[Rows from a dataset]
[Begin]

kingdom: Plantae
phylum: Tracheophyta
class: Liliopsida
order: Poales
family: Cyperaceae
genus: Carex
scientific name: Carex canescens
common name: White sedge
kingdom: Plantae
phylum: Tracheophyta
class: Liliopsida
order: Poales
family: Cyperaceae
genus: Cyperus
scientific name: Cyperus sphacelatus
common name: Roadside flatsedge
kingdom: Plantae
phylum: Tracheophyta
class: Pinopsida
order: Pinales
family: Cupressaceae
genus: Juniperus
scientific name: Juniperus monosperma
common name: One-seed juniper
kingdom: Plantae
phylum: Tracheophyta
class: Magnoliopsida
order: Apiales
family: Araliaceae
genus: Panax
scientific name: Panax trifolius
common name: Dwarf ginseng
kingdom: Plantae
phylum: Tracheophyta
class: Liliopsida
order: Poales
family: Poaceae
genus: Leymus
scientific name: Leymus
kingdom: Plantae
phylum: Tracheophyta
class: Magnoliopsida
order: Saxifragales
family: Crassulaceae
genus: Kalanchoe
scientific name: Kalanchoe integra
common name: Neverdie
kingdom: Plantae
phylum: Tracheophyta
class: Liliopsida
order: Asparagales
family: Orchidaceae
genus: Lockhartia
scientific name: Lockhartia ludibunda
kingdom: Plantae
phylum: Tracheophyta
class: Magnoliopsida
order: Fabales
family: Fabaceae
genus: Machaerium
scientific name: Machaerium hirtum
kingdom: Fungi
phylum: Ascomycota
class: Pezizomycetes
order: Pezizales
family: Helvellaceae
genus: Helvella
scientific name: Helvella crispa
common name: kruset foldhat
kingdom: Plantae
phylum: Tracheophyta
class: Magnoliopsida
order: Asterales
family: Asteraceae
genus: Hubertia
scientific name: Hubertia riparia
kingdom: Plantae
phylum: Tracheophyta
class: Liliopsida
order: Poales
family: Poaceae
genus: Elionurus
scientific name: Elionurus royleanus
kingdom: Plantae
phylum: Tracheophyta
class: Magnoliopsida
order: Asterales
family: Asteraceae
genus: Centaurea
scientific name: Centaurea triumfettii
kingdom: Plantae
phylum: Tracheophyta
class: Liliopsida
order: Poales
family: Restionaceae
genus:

[End]

__TO BE DONE__
Begin at the line that has "scientific name: Lockhartia ludibunda" and stop after the last line, then give those lines again with "phylum" swapped for "division" and everything else left unchanged.

__CORRECT OUTPUT__
scientific name: Lockhartia ludibunda
kingdom: Plantae
division: Tracheophyta
class: Magnoliopsida
order: Fabales
family: Fabaceae
genus: Machaerium
scientific name: Machaerium hirtum
kingdom: Fungi
division: Ascomycota
class: Pezizomycetes
order: Pezizales
family: Helvellaceae
genus: Helvella
scientific name: Helvella crispa
common name: kruset foldhat
kingdom: Plantae
division: Tracheophyta
class: Magnoliopsida
order: Asterales
family: Asteraceae
genus: Hubertia
scientific name: Hubertia riparia
kingdom: Plantae
division: Tracheophyta
class: Liliopsida
order: Poales
family: Poaceae
genus: Elionurus
scientific name: Elionurus royleanus
kingdom: Plantae
division: Tracheophyta
class: Magnoliopsida
order: Asterales
family: Asteraceae
genus: Centaurea
scientific name: Centaurea triumfettii
kingdom: Plantae
division: Tracheophyta
class: Liliopsida
order: Poales
family: Restionaceae
genus:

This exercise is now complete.